Postnuptial Depression

In my morning blog browsing, I came across this article on Time.com about Postnuptial Depression.

It's an interesting read that provides good insight into the wedding industry. And as bogus as it sounds - Postnuptial Depression? Really? The sad part is, it makes complete sense.

After a year or two of focusing all of your energies on The Big Day - of planning and obsessing about everything from the perfect font for your save the date (barf) to the right shade of periwinkle for your table linens (barf) - of being fawned over by friends and relatives (not bad) - of hearing the excited coos of strangers who remark on your diamond and inquire about your wedding plans (pretty sweet) - it's kind of hard to get back to Real Life. To a life in which you yourself are no longer a bridal centerpiece, propped up smiling and radiant in the middle of your perfectly planned event.

It all goes back to the root of the problem: we're focused on the Wedding, not the Marriage.

It makes perfect sense that people feel a let down after their Wedding, but it's only because they've completely distorted their views of reality and what that day represents in the first place.

It's articles like these that always make me want to drop all of the planning, slink out of the spotlight, go to City Hall, and start a life together with the person I love.

Which is the point.

Remember?

4 comments:

Anonymous said...

Focusing on the marriage and not the party is what your wedding ceremony should be about--hence why I think a quick civil ceremony is not the way to go......It's all about the vows, what you have to promise to one another, and sharing it publicly with your community of support....

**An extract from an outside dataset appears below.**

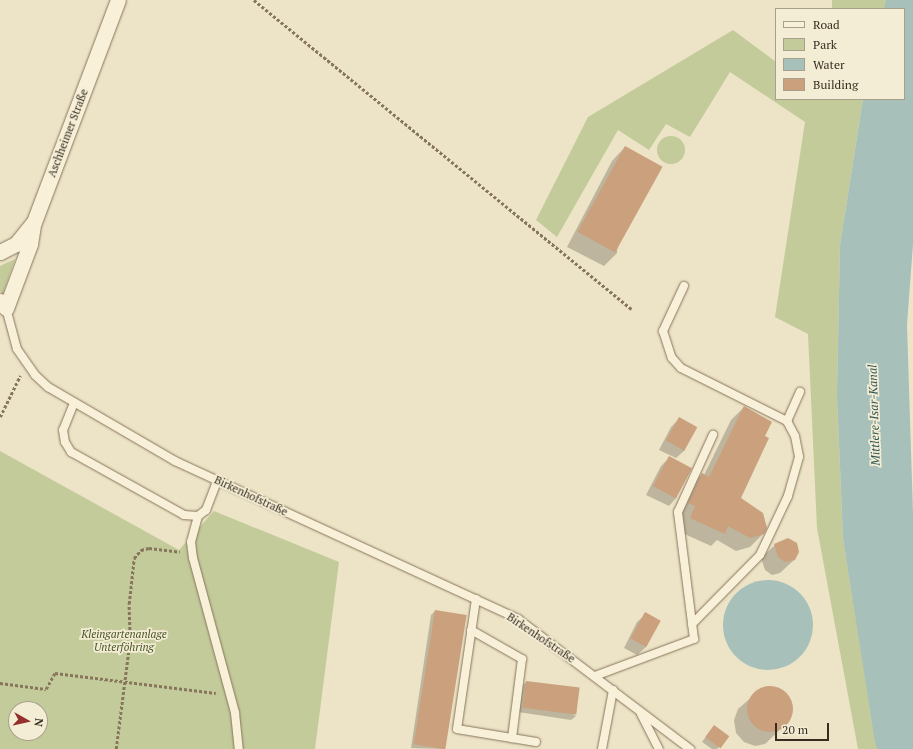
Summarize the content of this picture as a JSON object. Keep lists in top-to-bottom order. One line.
{"streets":{"street":["Aschheimer Straße","Birkenhofstraße"]},"crossings":[["Aschheimer Straße","Birkenhofstraße"]],"water":["Mittlere-Isar-Kanal"],"parks":["Kleingartenanlage Unterföhring"],"legend":["Road","Park","Water","Building"],"scale_bar":"20 m","north":"right"}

It's really about the love-

Nora

Anonymous said...

We put off our honeymoon for four months so we could enjoy the feeling of excitement for a bit longer. We spent a few days after the wedding with friends and family who had come in from out of town. Looking back, it was the smartest thing we could have done. By the time it was all over, we were settled in our married routines.

Anonymous said...

I agree with Nora. It's about your vows. Fanfare sometimes = filler and nothing more. Kinda like when you get the munchies after you ate a big meal from your favorite restaurant. Filling, but it doesn't hold. Marriage is a lot heavier than a wedding. You have to balance the scales.

ABC Dragoo said...

If I were planning again - I would do the City Hall thing, a party with friends and family and a fabulous honeymoon.

Stress from the wedding industry - dress fitters saying "how much do you plan to lose before your wedding day" Venue saying "You won't have good photographs without lighting" Photographer who did not even manage to get a photo of me with my parents in the 12 hours he was on duty... People RSVP'ing with +3 - when it was clearly not that type of event.

I have never had so many sleepless nights!